◆ **STORED DATA**:
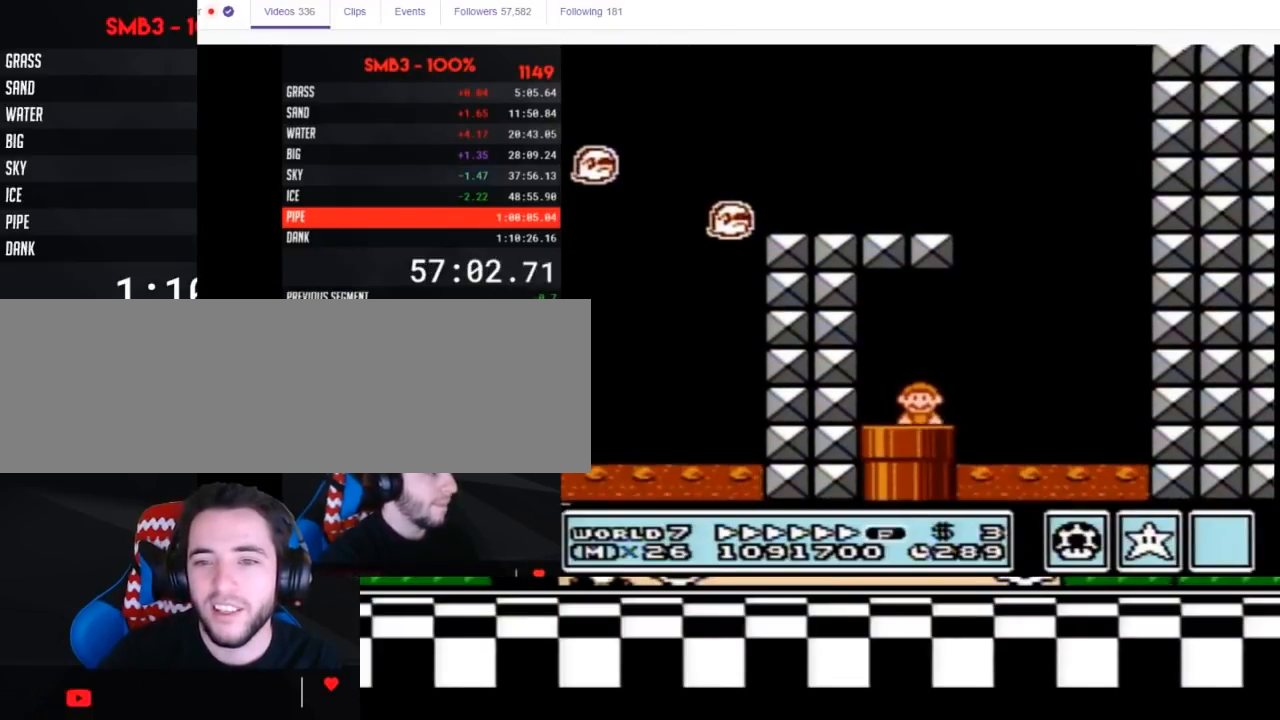
{"buttons": ["B"], "events": [[17, "DPAD_LEFT", "up"], [100, "DPAD_DOWN", "up"]]}
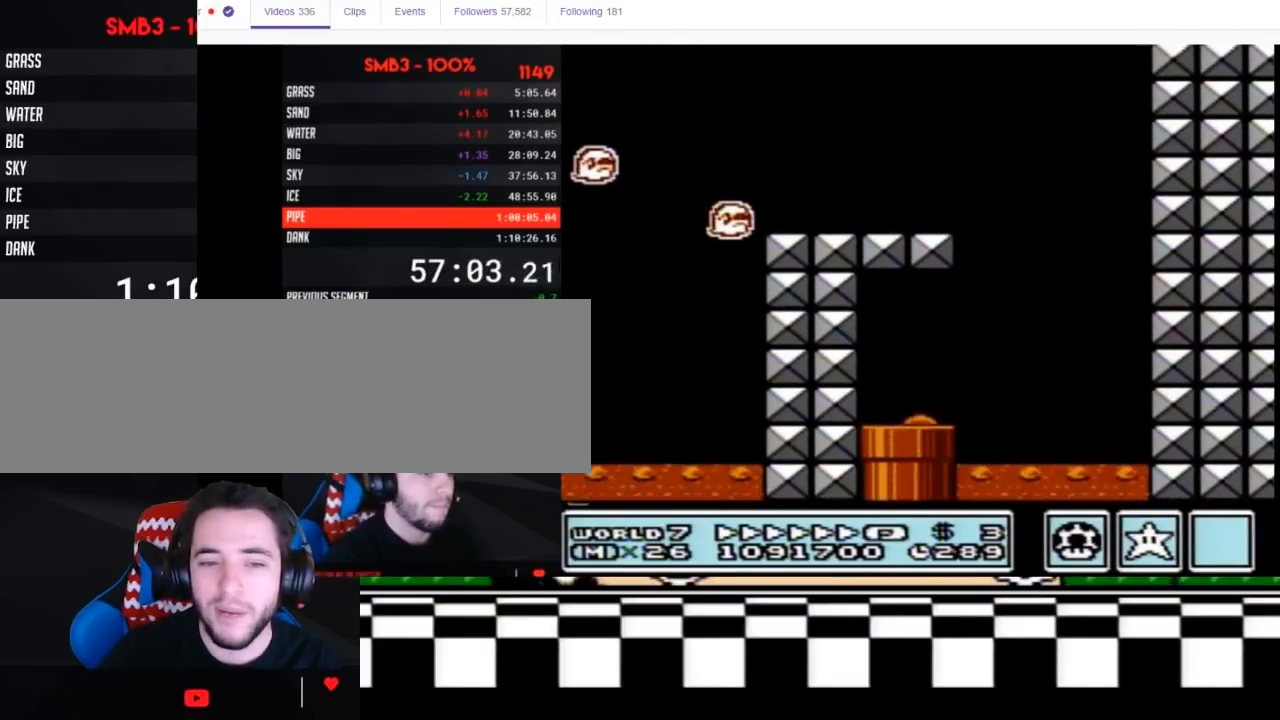
{"buttons": ["B", "DPAD_RIGHT"], "events": [[17, "DPAD_RIGHT", "down"]]}
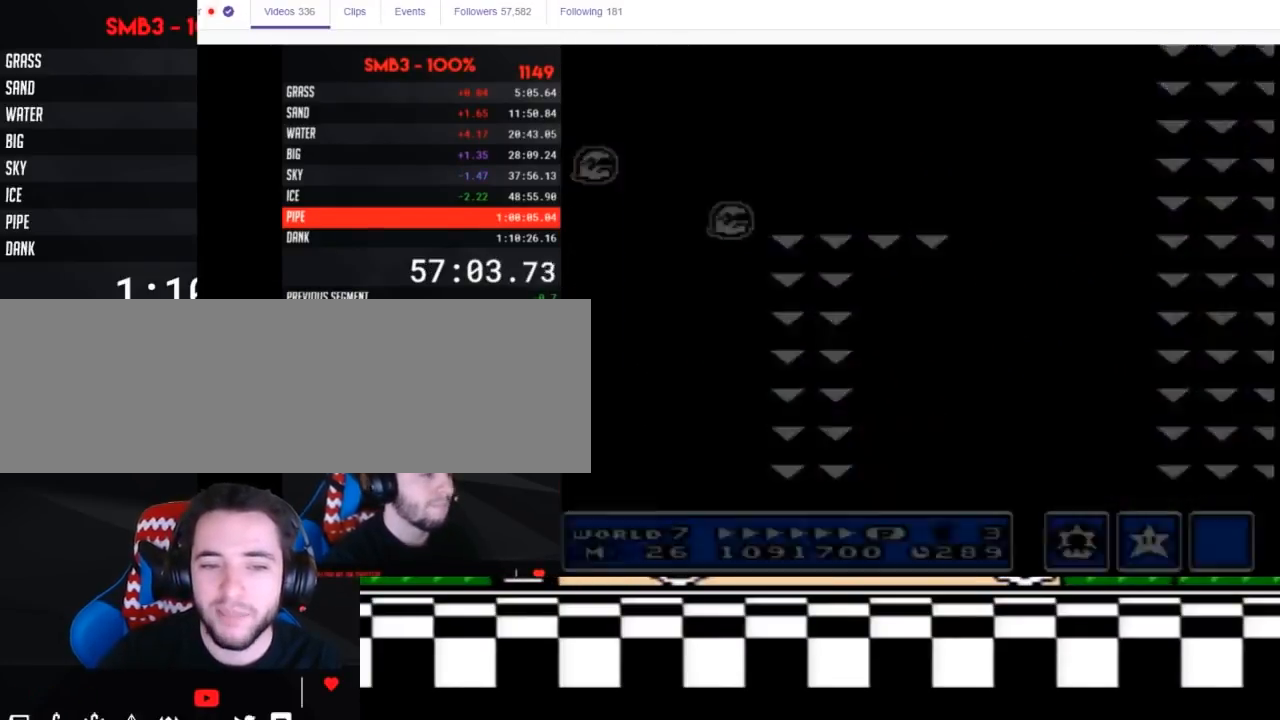
{"buttons": ["B", "DPAD_RIGHT"], "events": []}
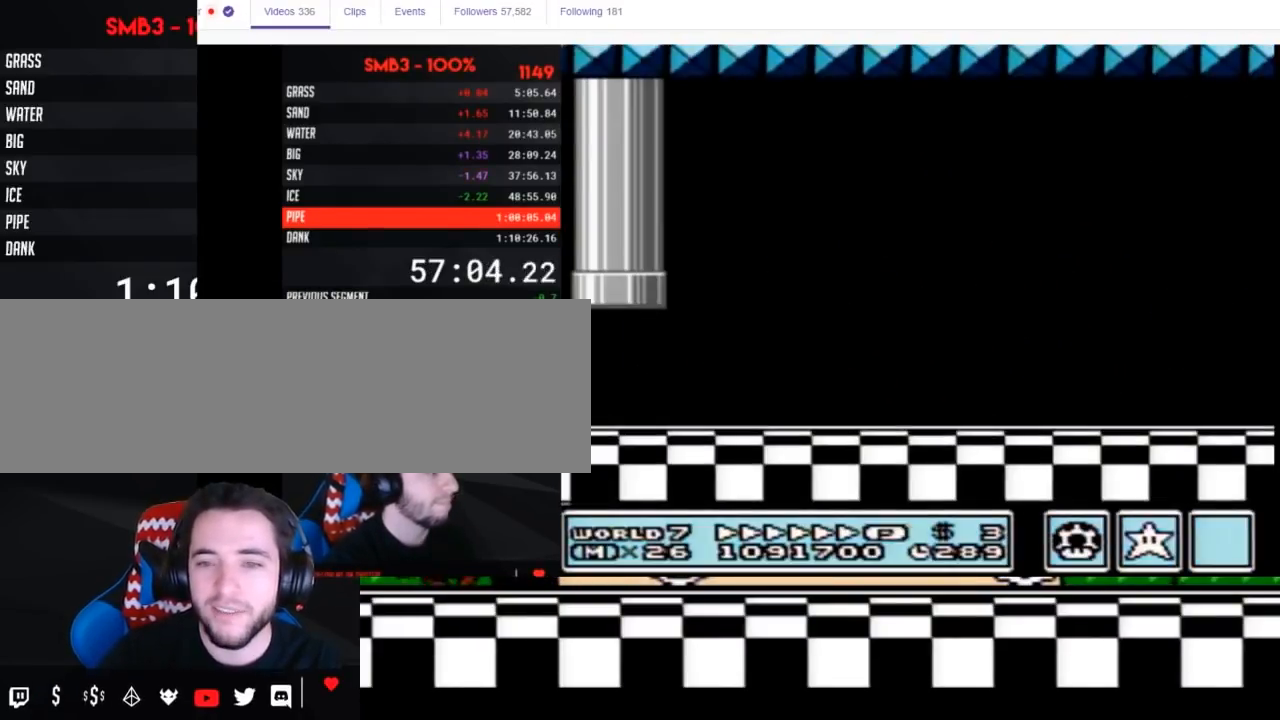
{"buttons": ["B", "DPAD_RIGHT"], "events": []}
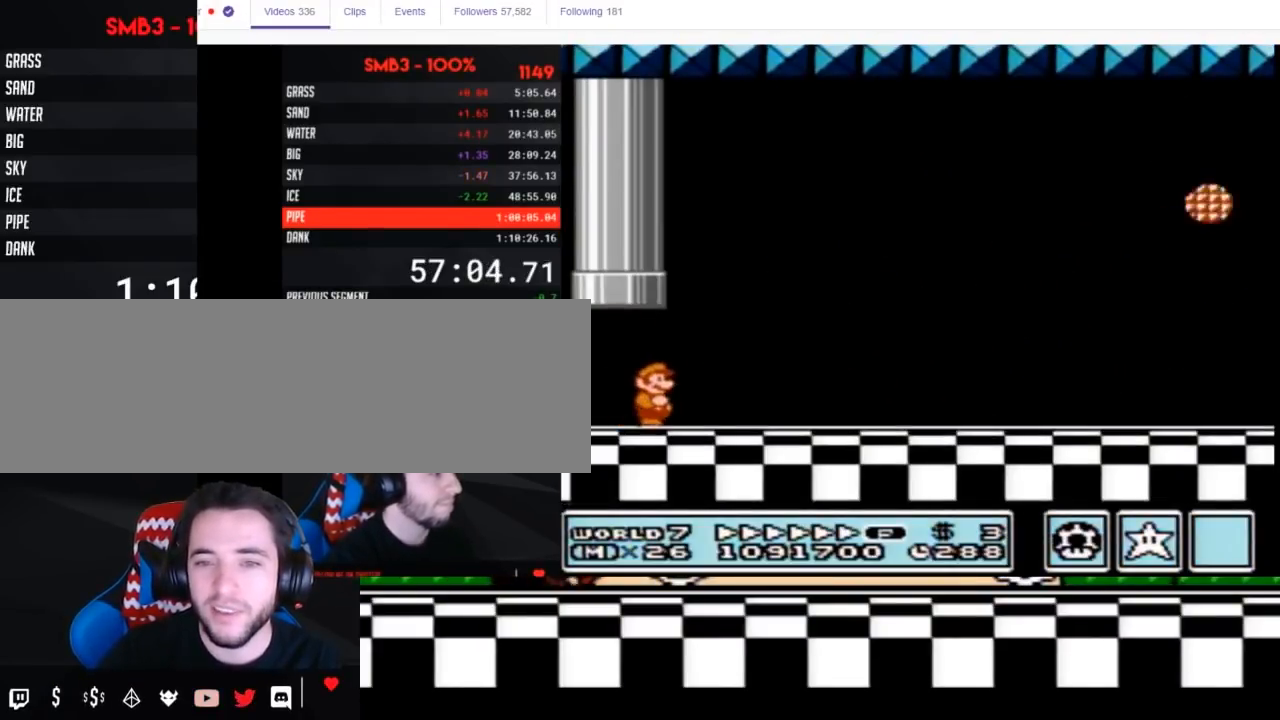
{"buttons": ["B", "DPAD_RIGHT"], "events": []}
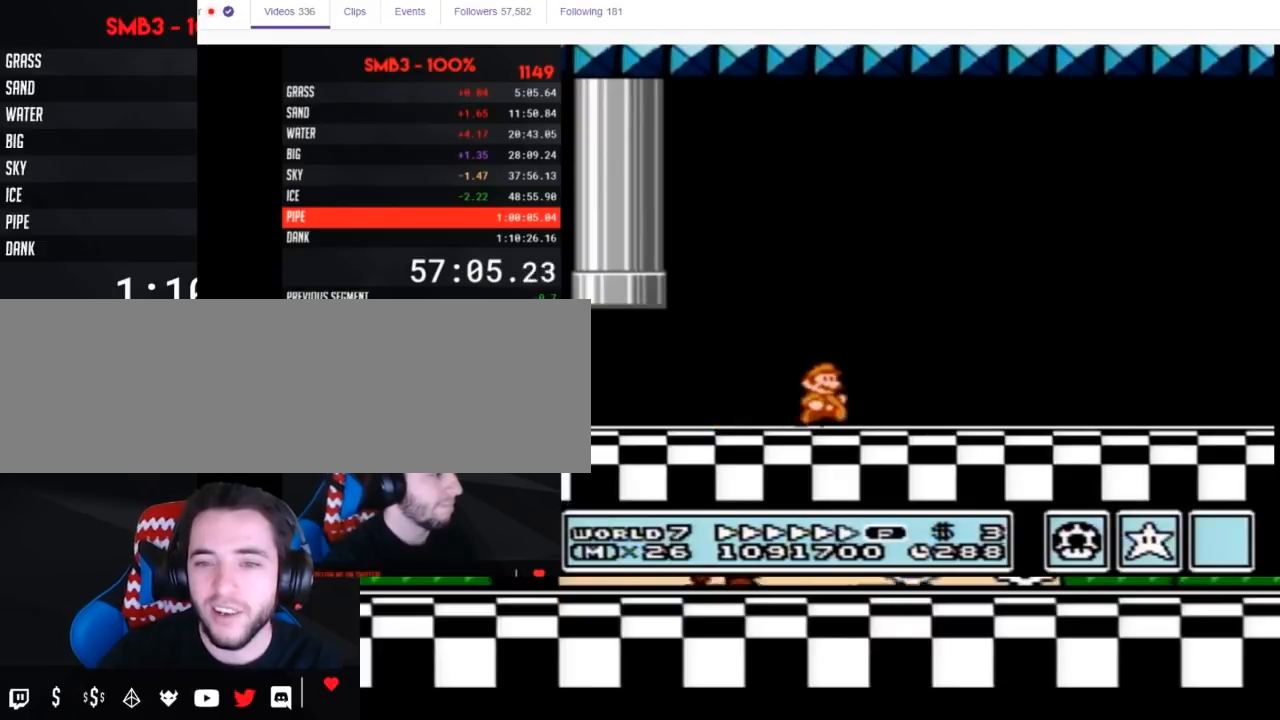
{"buttons": ["A", "B", "DPAD_RIGHT"], "events": [[483, "A", "down"]]}
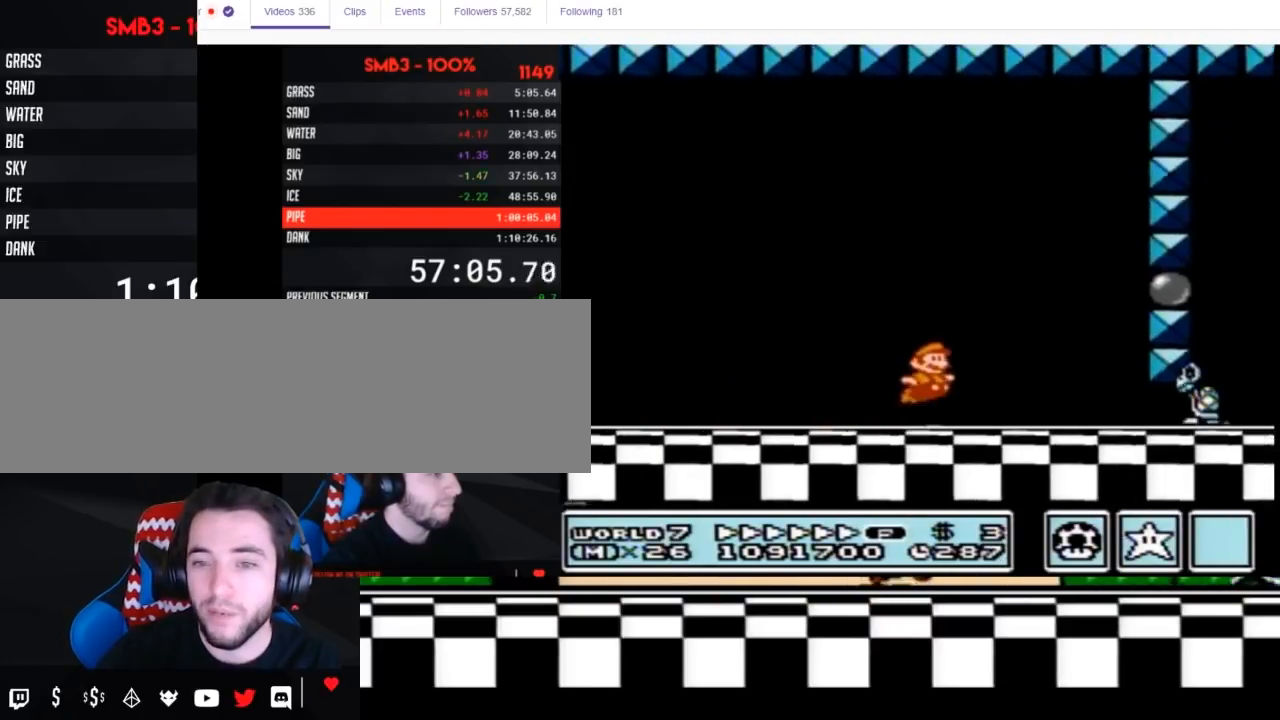
{"buttons": ["A", "B", "DPAD_LEFT"], "events": [[17, "A", "up"], [167, "DPAD_RIGHT", "up"], [233, "DPAD_LEFT", "down"], [300, "A", "down"]]}
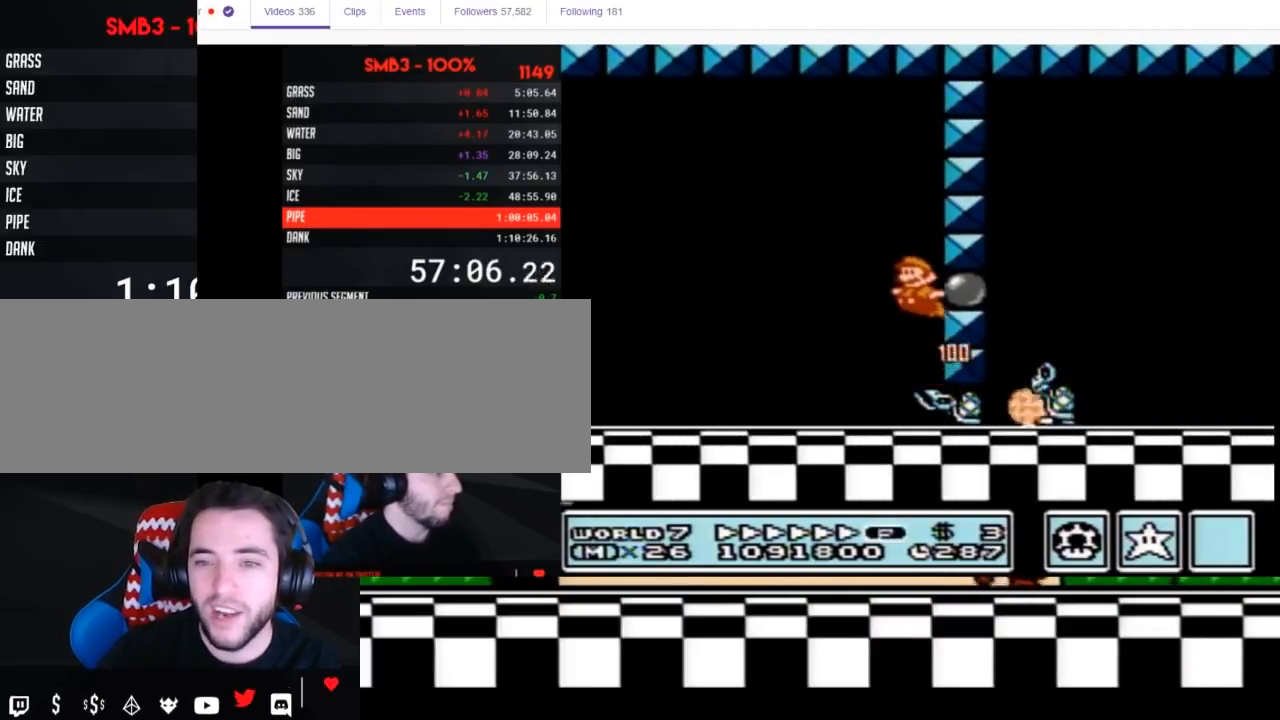
{"buttons": ["B", "DPAD_LEFT"], "events": [[233, "A", "up"]]}
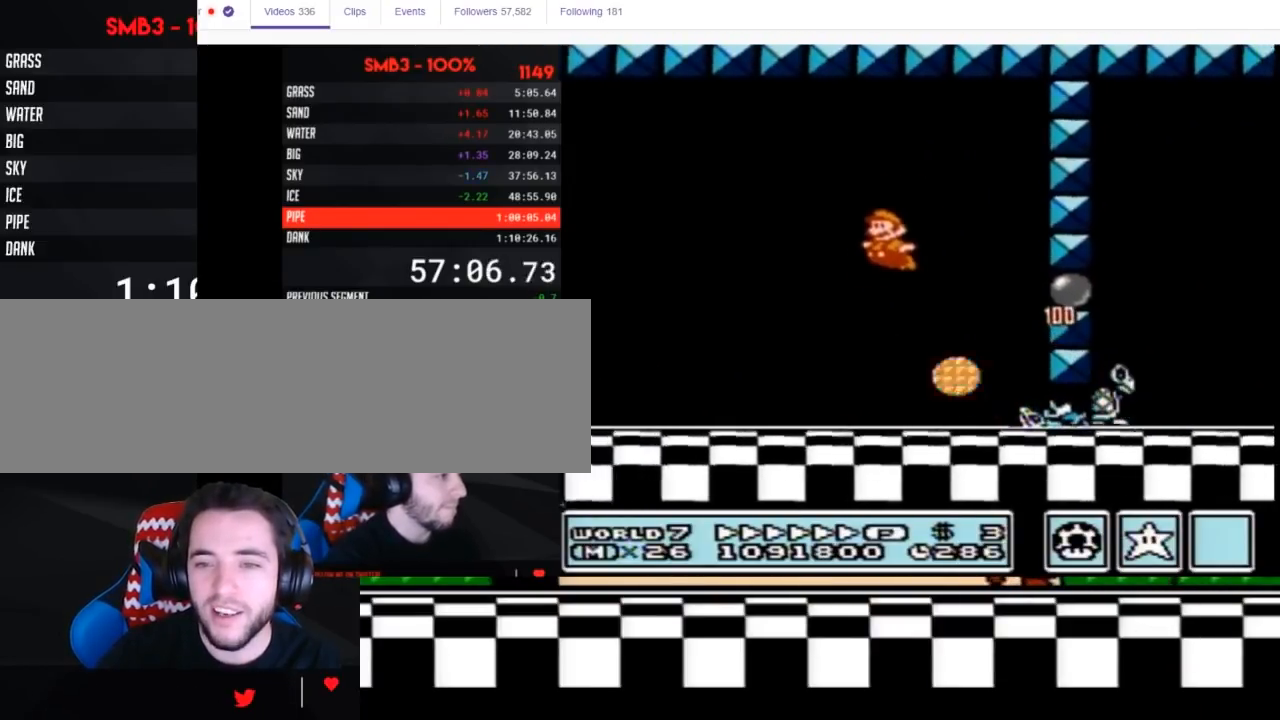
{"buttons": ["A", "B", "DPAD_RIGHT"], "events": [[67, "DPAD_LEFT", "up"], [67, "DPAD_RIGHT", "down"], [367, "A", "down"]]}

◆ **TASK DETAILS**:
Apart from the pictures, the material above has to be repeated exactly.

◆ **RESULT OF THE TASK**:
{"buttons": ["B"], "events": [[17, "DPAD_LEFT", "up"], [100, "DPAD_DOWN", "up"]]}
{"buttons": ["B", "DPAD_RIGHT"], "events": [[17, "DPAD_RIGHT", "down"]]}
{"buttons": ["B", "DPAD_RIGHT"], "events": []}
{"buttons": ["B", "DPAD_RIGHT"], "events": []}
{"buttons": ["B", "DPAD_RIGHT"], "events": []}
{"buttons": ["A", "B", "DPAD_RIGHT"], "events": [[483, "A", "down"]]}
{"buttons": ["A", "B", "DPAD_LEFT"], "events": [[17, "A", "up"], [167, "DPAD_RIGHT", "up"], [233, "DPAD_LEFT", "down"], [300, "A", "down"]]}
{"buttons": ["B", "DPAD_LEFT"], "events": [[233, "A", "up"]]}
{"buttons": ["A", "B", "DPAD_RIGHT"], "events": [[67, "DPAD_LEFT", "up"], [67, "DPAD_RIGHT", "down"], [367, "A", "down"]]}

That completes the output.